Jan 4: in maternal Love, God gives, life, nurtures and protects it,  Is 49:15, Mt 23:37

Feb 1: in the God who breaks the chains of racism, who liberates and strengthens, Ex 5:1

March 1: in the Hispanic experience of la lucha, we find God in relationship, Ps 33

March 29: in religious pluralism, is God’s plan of salvation for all?  1 Jn 3:20

May 3: in the Creator Spirit dwelling in a  world of wonder,  not exploitation, Eph 4:6

June 7: in  Trinity, God’s self communication of love is beyond us, with us and in us, 1 Jn 4:16

The phrase “living God” is found  at least 26 times  in the Bible.  Each refers in some way to God’s actions as dynamic, full of surprises, generous, compassionate,  full of energy and spirit, approaching us and approachable by us,  beyond and yet everywhere in the world.
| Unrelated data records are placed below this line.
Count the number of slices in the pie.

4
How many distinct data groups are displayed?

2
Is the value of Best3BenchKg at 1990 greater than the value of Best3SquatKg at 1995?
There is  more to learn about our relationship with God than we can possibly imagine. 

St. Augustine beckons us.  He wrote, “If you have understood, it is not God.”

The outline for our sessions comes from: “Quest for the Living God,  Mapping Frontiers in the Theology of God”  by Elizabeth A. Johnson, C.S.J. (Congregation of St. Joseph), Distinguished Professor of Theology at Fordham University. She has written numerous books and  articles, served on various Vatican commissions and received many awards. Sr. Johnson believes that we have entered “a golden age of theology” in which we are discovering new ways to relate to the depths of divine compassion of the “living God.”  Her bio on the internet: http://www.fordham.edu/academics/programs_at_fordham_/theology/faculty/elizabeth_a_johnson_/

We will meet in the school library, Kemper Hall from 9:30 to 10:45 am. Sessions are generally on the first Sunday of the month. Summaries and discussion questions for  the upcoming session can be found on the Notre Dame website and in the narthex book rack under CAFÉ.